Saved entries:
+ + +

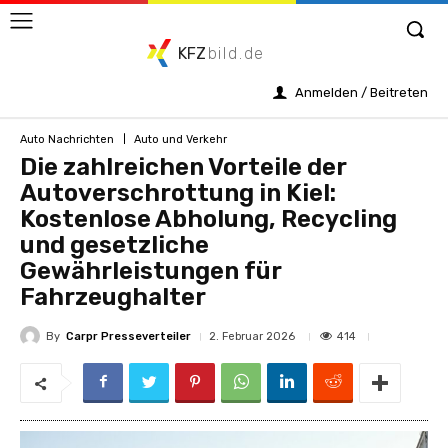
KFZ
bild.de
Anmelden / Beitreten
Auto Nachrichten
Auto und Verkehr
Die zahlreichen Vorteile der
Autoverschrottung in Kiel:
Kostenlose Abholung, Recycling
und gesetzliche
Gewährleistungen für
Fahrzeughalter
By
Carpr Presseverteiler
414
2. Februar 2026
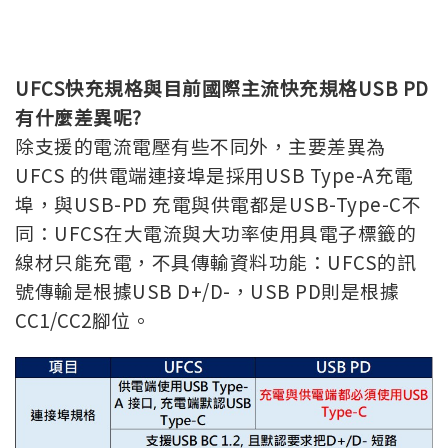
UFCS快充規格與目前國際主流快充規格USB PD
有什麼差異呢?
除支援的電流電壓有些不同外，主要差異為
UFCS 的供電端連接埠是採用USB Type-A充電
埠，與USB-PD 充電與供電都是USB-Type-C不
同：UFCS在大電流與大功率使用具電子標籤的
線材只能充電，不具傳輸資料功能：UFCS的訊
號傳輸是根據USB D+/D-，USB PD則是根據
CC1/CC2腳位。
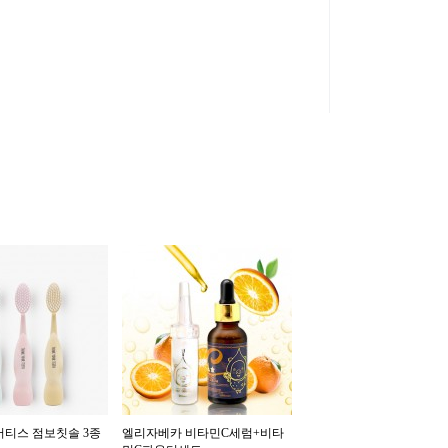
어티스 점보칫솔 3종
엘리자베카 비타민C세럼+비타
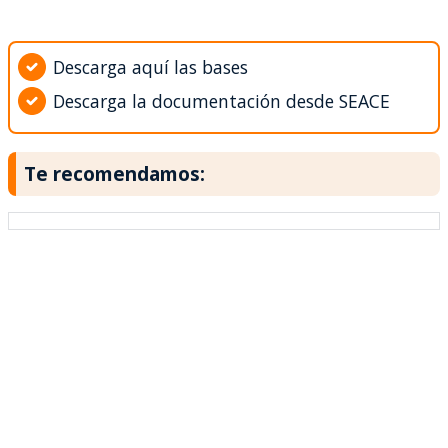
Descarga aquí las bases
Descarga la documentación desde SEACE
Te recomendamos:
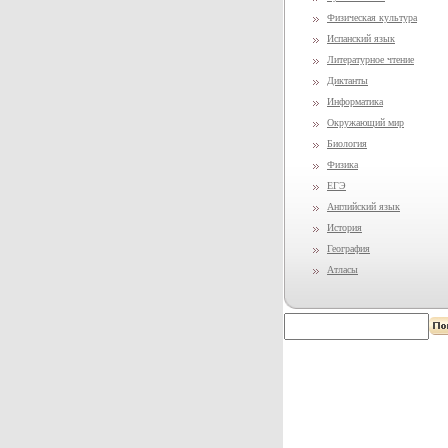
Физическая культура
Испанский язык
Литературное чтение
Диктанты
Информатика
Окружающий мир
Биология
Физика
ЕГЭ
Английский язык
История
География
Атласы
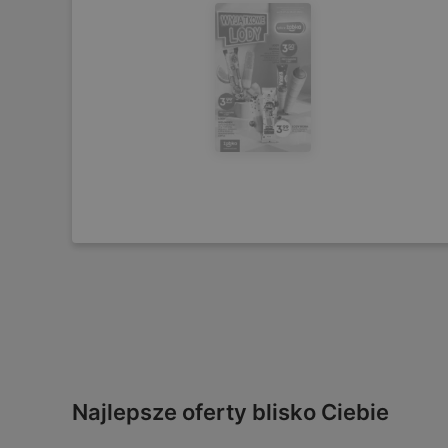
Najlepsze oferty blisko Ciebie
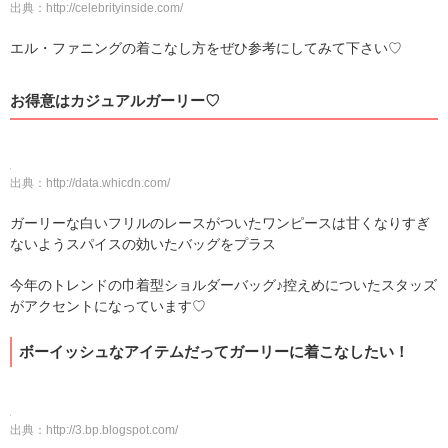
出典：
http://celebrityinside.com/
エル・ファニングの着こなし方をぜひ参考にしてみて下さい♡
お得意はカジュアルガーリー♡
出典：
http://data.whicdn.com/
ガーリーな白いフリルのレースがついたワンピースは甘くなりすぎ
ないようスパイスの効いたバッグをプラス
今年のトレンドの巾着型ショルダーバッグ♪控えめについたスタッズ
がアクセントになっています♡
ボーイッシュなアイテムだってガーリーに着こなしたい！
出典：
http://3.bp.blogspot.com/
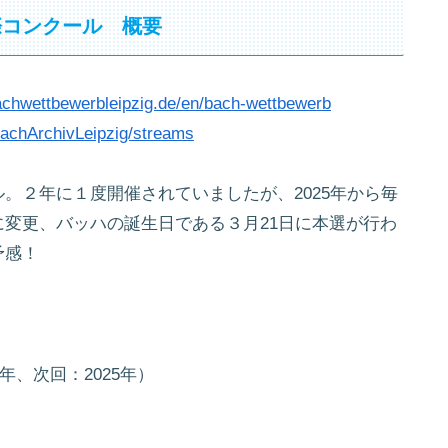
際コンクール 概要
achwettbewerbleipzig.de/en/bach-wettbewerb
achArchivLeipzig/streams
。２年に１度開催されていましたが、2025年から毎
変更、バッハの誕生日である３月21日に本選が行わ
予感！
年、次回：2025年）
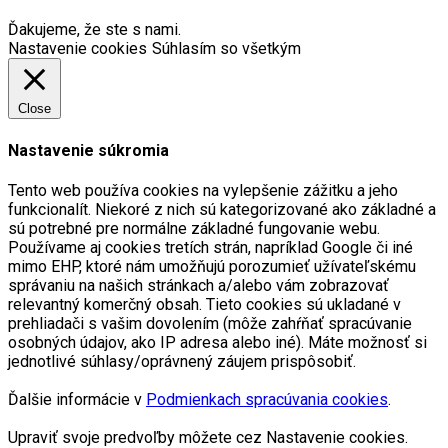
Ďakujeme, že ste s nami.
Nastavenie cookies
Súhlasím so všetkým
Close
Nastavenie súkromia
Tento web používa cookies na vylepšenie zážitku a jeho
funkcionalít. Niekoré z nich sú kategorizované ako základné a
sú potrebné pre normálne základné fungovanie webu.
Používame aj cookies tretích strán, napríklad Google či iné
mimo EHP, ktoré nám umožňujú porozumieť užívateľskému
správaniu na našich stránkach a/alebo vám zobrazovať
relevantný komerčný obsah. Tieto cookies sú ukladané v
prehliadači s vašim dovolením (môže zahŕňať spracúvanie
osobných údajov, ako IP adresa alebo iné). Máte možnosť si
jednotlivé súhlasy/oprávnený záujem prispôsobiť.
Ďalšie informácie v
Podmienkach spracúvania cookies
.
Upraviť svoje predvoľby môžete cez Nastavenie cookies.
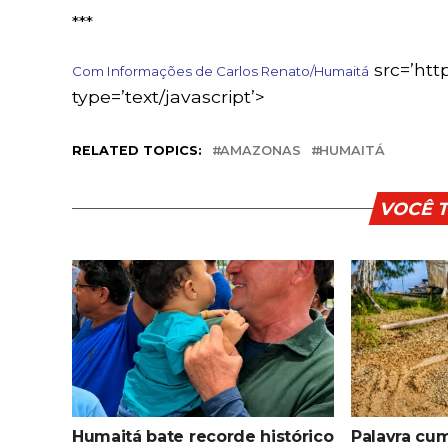
***
src=’http
Com Informações de Carlos Renato/Humaitá
type=’text/javascript’>
RELATED TOPICS:
AMAZONAS
HUMAITÁ
VOCÊ 
Humaitá bate recorde histórico
Palavra cum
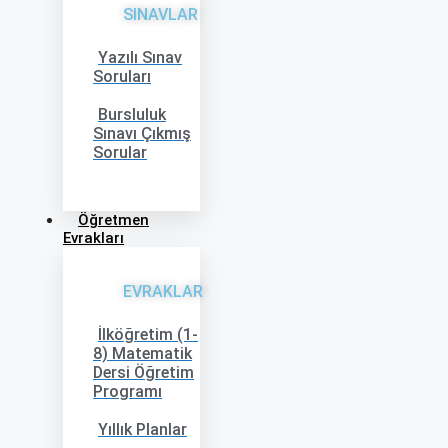
SINAVLAR
Yazılı Sınav
Soruları
Bursluluk
Sınavı Çıkmış
Sorular
Öğretmen
Evrakları
EVRAKLAR
İlköğretim (1-
8) Matematik
Dersi Öğretim
Programı
Yıllık Planlar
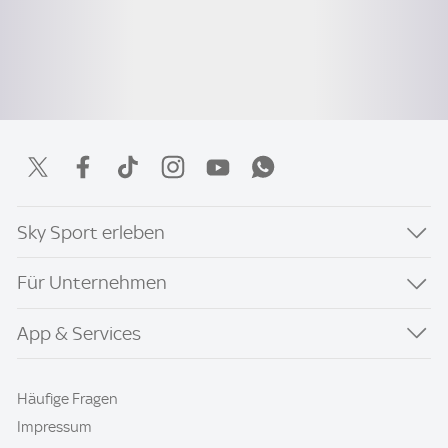
Sky Sport erleben
Für Unternehmen
App & Services
Häufige Fragen
Impressum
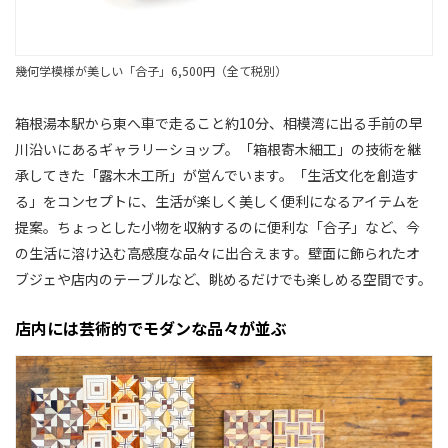
幾何学模様が美しい「合子」6,500円（全て税別）
箱根湯本駅から東へ車で走ること約10分、相模湾に出る手前の早
川沿いにあるギャラリーショップ。「箱根寄木細工」の技術を継
承してきた「露木木工所」が営んでいます。「生活文化を創造す
る」をコンセプトに、生活が楽しく美しく便利になるアイテムを
提案。ちょっとした小物を収納するのに便利な「合子」など、今
の生活に溶け込む高感度な品々に出合えます。壁面に飾られたオ
ブジェや店内のテーブルなど、眺めるだけでも楽しめる空間です。
店内には芸術的でモダンな品々が並ぶ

+ + +

The reply should be nothing but the number of lines in the entries that include "Descarga".

Task response
2